# Tutorial from: Web Scraping in Python with Beautiful Soup and Requests
# by Jan Kirenz
# https://www.kirenz.com/post/2022-05-02-web-scraping-in-python-with-beautiful-soup-requests-and-pandas/

## Call our Packages pandas, requests, and BeautifulSoup.  Load up our test url and get the results.

In [None]:
import pandas as pd

import requests
from bs4 import BeautifulSoup

url = 'http://quotes.toscrape.com/'

html = requests.get(url)

html

## How do we read the information we've scrapped?

In [None]:
soup = BeautifulSoup(html.text, 'html.parser')
print(soup.prettify())

### The title of the page may have data that we want to store.  How do we get this? 

In [None]:
soup.title

In [None]:
soup.title.name

In [None]:
soup.title.string

### We can also get the first link on the page by using the .a attribute

In [None]:
soup.a

### Now try the first text element in the code

In [None]:
soup.span.text

### The quotes appear to be divided by div tags titled by class type 'quote'

In [None]:
quotes = soup.find_all('div', {'class': 'quote'})

quotes

### Let's make the retrieval more legible 

In [None]:
quotes = soup.find_all('div', {'class': 'quote'})

for i in quotes:
    print((i.find('span', {'class':'text'})).text)

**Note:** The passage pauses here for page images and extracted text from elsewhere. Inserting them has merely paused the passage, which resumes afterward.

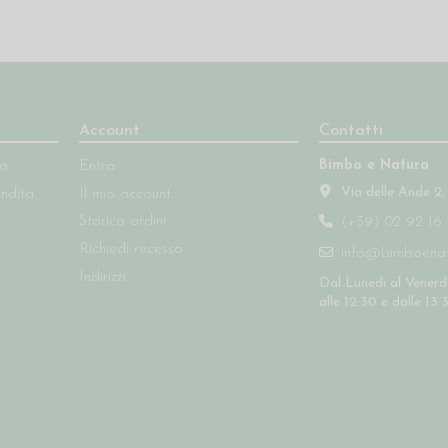
Account
Contatti
Bimbo e Natura
so
Entra
Via delle Ande 2,
endita
Il mio account
Storico ordini
(+39) 02 92 16 
Richiedi recesso
info@bimboenatu
Indirizzi
Dal Lunedì al Venerdì
alle 12:30 e dalle 13: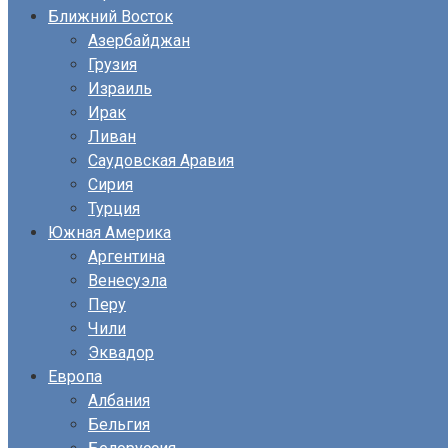
Ближний Восток
Азербайджан
Грузия
Израиль
Ирак
Ливан
Саудовская Аравия
Сирия
Турция
Южная Америка
Аргентина
Венесуэла
Перу
Чили
Эквадор
Европа
Албания
Бельгия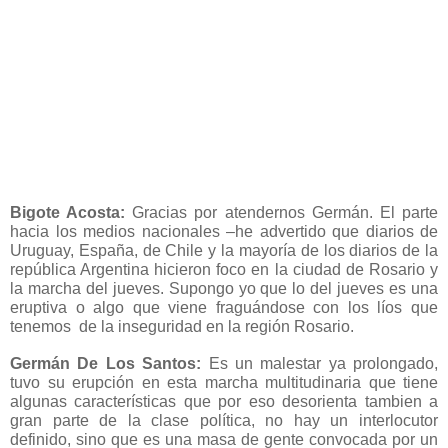
Bigote Acosta:
Gracias por atendernos Germán. El parte
hacia los medios nacionales –he advertido que diarios de
Uruguay, España, de Chile y la mayoría de los diarios de la
república Argentina hicieron foco en la ciudad de Rosario y
la marcha del jueves. Supongo yo que lo del jueves es una
eruptiva o algo que viene fraguándose con los líos que
tenemos de la inseguridad en la región Rosario.
Germán De Los Santos:
Es un malestar ya prolongado,
tuvo su erupción en esta marcha multitudinaria que tiene
algunas características que por eso desorienta tambien a
gran parte de la clase política, no hay un interlocutor
definido, sino que es una masa de gente convocada por un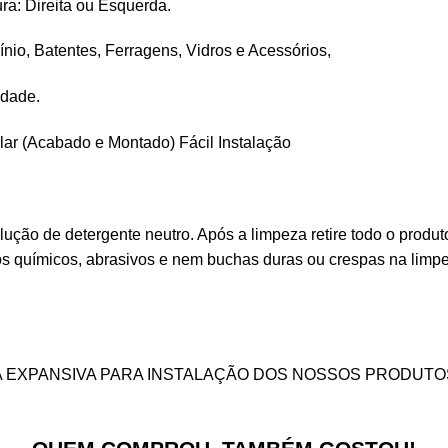
ra: Direita ou Esquerda.
nio, Batentes, Ferragens, Vidros e Acessórios,
idade.
alar (Acabado e Montado) Fácil Instalação
lução de detergente neutro. Após a limpeza retire todo o produ
s químicos, abrasivos e nem buchas duras ou crespas na limpez
A EXPANSIVA PARA INSTALAÇÃO DOS NOSSOS PRODUTO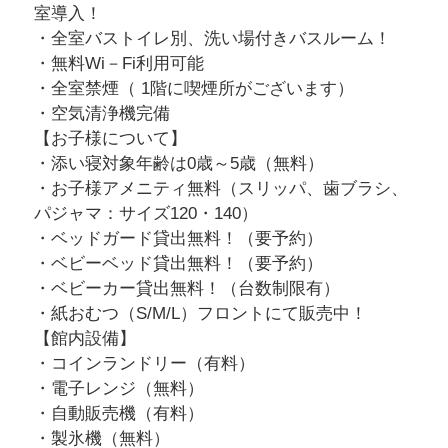
室導入！
・全室バストイレ別、洗い場付きバスルーム！
・無料Wi－Fi利用可能
・全室禁煙（ 1階に喫煙所がございます）
・空気清浄機完備
【お子様について】
・添い寝対象年齢は0歳～5歳（無料）
・お子様アメニティ無料（スリッパ、歯ブラシ、
パジャマ：サイズ120・140）
・ベッドガード貸出無料！（要予約）
・ベビーベッド貸出無料！（要予約）
・ベビーカー貸出無料！（台数制限有）
・紙おむつ（S/M/L）フロントにて販売中！
【館内設備】
・コインランドリー（有料）
・電子レンジ（無料）
・自動販売機（有料）
・製氷機（無料）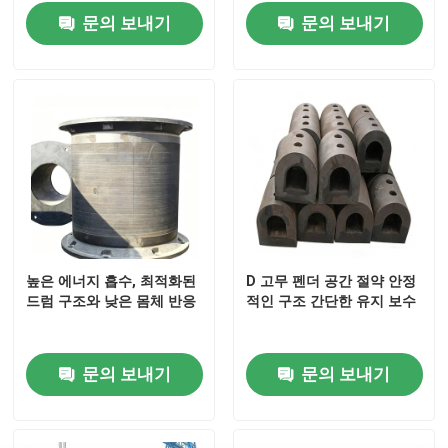
문의 보내기
문의 보내기
주요한 고무 방현재
콘 고무 방현재
브이형 펜더
디형 펜더
높은 에너지 흡수, 최적화된
D 고무 펜더 공간 절약 안정
드럼 구조와 낮은 몸체 반응
적인 구조 간단한 유지 보수
원통 해양 설비
셀 고무 방현재
문의 보내기
문의 보내기
터그 보트 펜더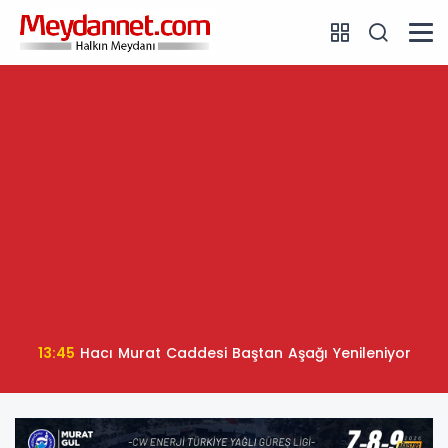
13:45
Hacı Murat Caddesi Baştan Aşağı Yenileniyor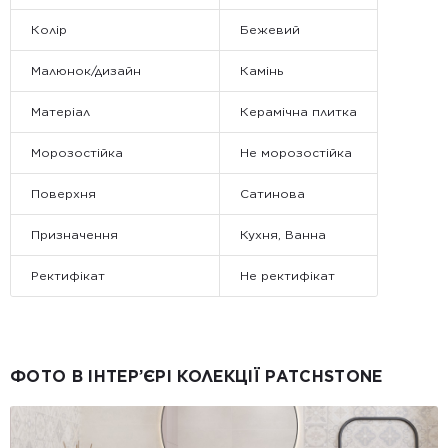
Колір
Бежевий
Малюнок/дизайн
Камінь
Матеріал
Керамічна плитка
Морозостійка
Не морозостійка
Поверхня
Сатинова
Призначення
Кухня, Ванна
Ректифікат
Не ректифікат
ФОТО В ІНТЕР’ЄРІ КОЛЕКЦІЇ PATCHSTONE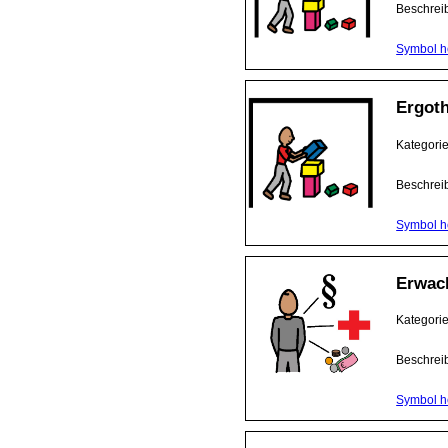
Beschrei
Symbol h
Ergot
Kategori
Beschrei
Symbol h
Erwac
Kategori
Beschrei
Symbol h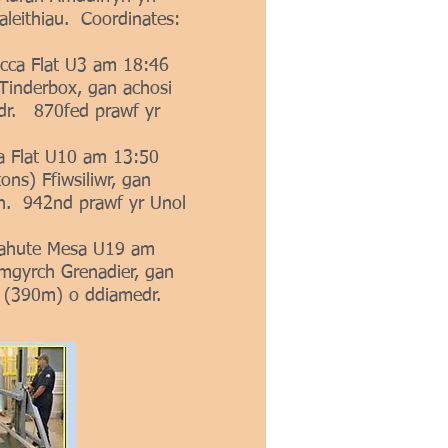
leithiau. Coordinates:
ucca Flat U3 am 18:46
Tinderbox, gan achosi
edr. 870fed prawf yr
ca Flat U10 am 13:50
ons) Ffiwsiliwr, gan
fn. 942nd prawf yr Unol
 Pahute Mesa U19 am
mgyrch Grenadier, gan
dd (390m) o ddiamedr.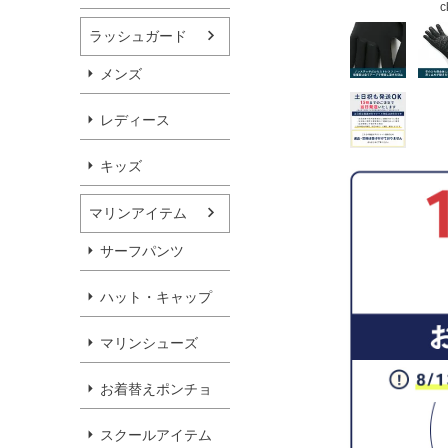
c
ラッシュガード
メンズ
レディース
キッズ
マリンアイテム
サーフパンツ
ハット・キャップ
マリンシューズ
お着替えポンチョ
スクールアイテム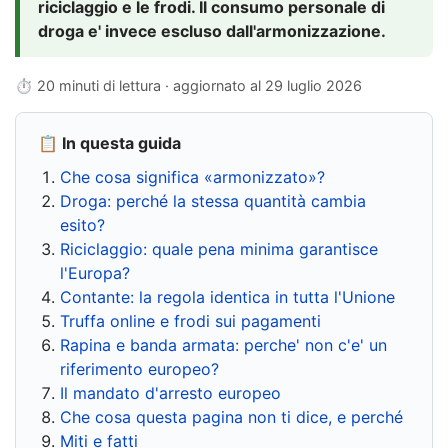
riciclaggio e le frodi. Il consumo personale di
droga e' invece escluso dall'armonizzazione.
⏱ 20 minuti di lettura · aggiornato al
29 luglio 2026
📋 In questa guida
Che cosa significa «armonizzato»?
Droga: perché la stessa quantità cambia
esito?
Riciclaggio: quale pena minima garantisce
l'Europa?
Contante: la regola identica in tutta l'Unione
Truffa online e frodi sui pagamenti
Rapina e banda armata: perche' non c'e' un
riferimento europeo?
Il mandato d'arresto europeo
Che cosa questa pagina non ti dice, e perché
Miti e fatti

### Let's look for the authors

In [None]:
for i in soup.findAll("div",{"class": "quote"}):
    print((i.find("small", {"class": "author"})).text)

### Now the additional meta data on the page

In [None]:
for i in soup.findAll("div",{"class": "tags"}):
    print((i.find("meta"))['content'])

### All of this is great but how do we put this in a table?

In [None]:
# store root url without page number
root = 'http://quotes.toscrape.com/page/'

# create empty arrays
quotes = []
authors = []
tags = []

# loop over page 1 to 10
for pages in range(1,10): 
        
        html = requests.get(root + str(pages))
        
        soup = BeautifulSoup(html.text)    

        for i in soup.findAll("div",{"class":"quote"}):
                 quotes.append((i.find("span",{"class":"text"})).text)  
   
        for j in soup.findAll("div",{"class":"quote"}):
                 authors.append((j.find("small",{"class":"author"})).text)    
        
        for k in soup.findAll("div",{"class":"tags"}):
                 tags.append((k.find("meta"))['content'])

df = pd.DataFrame(
    {'Quotes':quotes,
     'Authors':authors,
     'Tags':tags
    })

### Print our Dataframe

In [None]:
df

In [None]:
AuthorQuotes = spark.createDataFrame(df)

In [None]:
AuthorQuotes.write.format("Delta").save("Tables/AuthorQuotes")